### [Before-and-after object states]
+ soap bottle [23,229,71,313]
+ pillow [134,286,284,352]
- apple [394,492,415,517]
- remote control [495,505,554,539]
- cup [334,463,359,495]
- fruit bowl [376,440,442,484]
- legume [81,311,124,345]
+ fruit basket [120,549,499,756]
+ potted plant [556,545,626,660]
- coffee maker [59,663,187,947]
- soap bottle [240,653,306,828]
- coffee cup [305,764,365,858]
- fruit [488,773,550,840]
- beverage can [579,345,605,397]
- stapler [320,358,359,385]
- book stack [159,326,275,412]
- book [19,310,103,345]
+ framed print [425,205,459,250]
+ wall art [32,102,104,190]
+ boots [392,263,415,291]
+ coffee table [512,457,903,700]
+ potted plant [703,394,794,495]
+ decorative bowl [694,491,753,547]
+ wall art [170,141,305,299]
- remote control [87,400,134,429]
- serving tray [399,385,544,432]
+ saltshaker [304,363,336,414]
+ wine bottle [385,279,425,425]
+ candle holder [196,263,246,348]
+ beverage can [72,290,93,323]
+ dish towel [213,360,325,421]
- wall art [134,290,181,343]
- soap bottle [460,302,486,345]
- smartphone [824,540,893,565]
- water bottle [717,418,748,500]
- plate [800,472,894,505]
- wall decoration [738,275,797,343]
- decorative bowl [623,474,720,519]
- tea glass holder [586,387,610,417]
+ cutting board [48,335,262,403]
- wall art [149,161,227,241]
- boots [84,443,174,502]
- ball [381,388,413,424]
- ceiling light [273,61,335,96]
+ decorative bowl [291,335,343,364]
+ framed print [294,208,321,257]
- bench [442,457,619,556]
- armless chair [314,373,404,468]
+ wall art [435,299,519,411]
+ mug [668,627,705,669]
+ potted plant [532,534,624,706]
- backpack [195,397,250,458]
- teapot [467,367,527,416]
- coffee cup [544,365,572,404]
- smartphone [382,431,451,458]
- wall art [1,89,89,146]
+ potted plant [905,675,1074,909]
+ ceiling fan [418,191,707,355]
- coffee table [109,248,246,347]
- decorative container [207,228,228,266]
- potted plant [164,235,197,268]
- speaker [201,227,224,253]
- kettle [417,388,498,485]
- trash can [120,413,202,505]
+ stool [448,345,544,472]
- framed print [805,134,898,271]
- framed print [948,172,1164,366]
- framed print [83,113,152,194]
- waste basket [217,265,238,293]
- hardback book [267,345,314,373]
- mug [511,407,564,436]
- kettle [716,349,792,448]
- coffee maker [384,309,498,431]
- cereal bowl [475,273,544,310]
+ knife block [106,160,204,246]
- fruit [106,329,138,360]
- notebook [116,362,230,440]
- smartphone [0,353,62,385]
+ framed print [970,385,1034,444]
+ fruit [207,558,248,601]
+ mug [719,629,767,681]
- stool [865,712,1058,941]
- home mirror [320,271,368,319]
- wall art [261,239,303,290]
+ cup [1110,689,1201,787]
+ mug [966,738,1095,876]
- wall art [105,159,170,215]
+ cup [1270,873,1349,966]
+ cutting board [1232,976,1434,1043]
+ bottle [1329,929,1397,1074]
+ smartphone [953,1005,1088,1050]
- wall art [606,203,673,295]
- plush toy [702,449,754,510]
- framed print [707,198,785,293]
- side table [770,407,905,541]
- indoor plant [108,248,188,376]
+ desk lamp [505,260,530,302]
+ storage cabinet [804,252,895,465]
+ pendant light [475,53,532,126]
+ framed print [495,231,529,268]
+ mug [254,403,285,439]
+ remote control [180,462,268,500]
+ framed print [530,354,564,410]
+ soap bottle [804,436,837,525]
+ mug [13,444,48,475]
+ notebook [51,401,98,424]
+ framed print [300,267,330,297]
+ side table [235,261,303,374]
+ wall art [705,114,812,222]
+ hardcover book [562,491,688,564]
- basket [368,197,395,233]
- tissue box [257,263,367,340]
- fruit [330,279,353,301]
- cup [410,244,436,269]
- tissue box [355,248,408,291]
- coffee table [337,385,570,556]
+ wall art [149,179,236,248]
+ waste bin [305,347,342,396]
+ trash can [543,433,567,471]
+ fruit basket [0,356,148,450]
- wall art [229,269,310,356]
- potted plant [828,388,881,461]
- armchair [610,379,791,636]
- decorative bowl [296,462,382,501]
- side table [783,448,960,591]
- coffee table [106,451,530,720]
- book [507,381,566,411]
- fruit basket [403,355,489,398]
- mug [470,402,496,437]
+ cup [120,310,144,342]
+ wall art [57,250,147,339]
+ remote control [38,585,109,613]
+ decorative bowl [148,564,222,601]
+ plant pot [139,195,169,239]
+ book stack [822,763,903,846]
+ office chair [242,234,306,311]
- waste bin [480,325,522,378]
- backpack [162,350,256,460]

### [What needs to be done]
Of the lines above, retype only those from the line containing "- remote control [495,505,554,539]" through the line containing "wine bottle [385,279,425,425]", including both, exactly.

### [Reply to the exercise]
- remote control [495,505,554,539]
- cup [334,463,359,495]
- fruit bowl [376,440,442,484]
- legume [81,311,124,345]
+ fruit basket [120,549,499,756]
+ potted plant [556,545,626,660]
- coffee maker [59,663,187,947]
- soap bottle [240,653,306,828]
- coffee cup [305,764,365,858]
- fruit [488,773,550,840]
- beverage can [579,345,605,397]
- stapler [320,358,359,385]
- book stack [159,326,275,412]
- book [19,310,103,345]
+ framed print [425,205,459,250]
+ wall art [32,102,104,190]
+ boots [392,263,415,291]
+ coffee table [512,457,903,700]
+ potted plant [703,394,794,495]
+ decorative bowl [694,491,753,547]
+ wall art [170,141,305,299]
- remote control [87,400,134,429]
- serving tray [399,385,544,432]
+ saltshaker [304,363,336,414]
+ wine bottle [385,279,425,425]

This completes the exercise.